(Requirement): Reproduce the stretch from the start of the data through the line containing "mattdionis built a usage tracker and", leaving out the picture.

Saved entries:
——

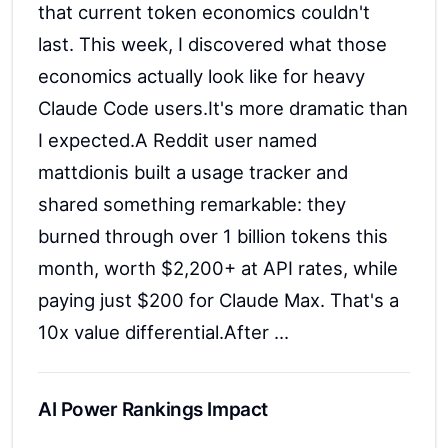
that current token economics couldn't
last. This week, I discovered what those
economics actually look like for heavy
Claude Code users.It's more dramatic than
I expected.A Reddit user named
mattdionis built a usage tracker and
shared something remarkable: they
burned through over 1 billion tokens this
month, worth $2,200+ at API rates, while
paying just $200 for Claude Max. That's a
10x value differential.After ...
AI Power Rankings Impact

——

(Response area):
that current token economics couldn't
last. This week, I discovered what those
economics actually look like for heavy
Claude Code users.It's more dramatic than
I expected.A Reddit user named
mattdionis built a usage tracker and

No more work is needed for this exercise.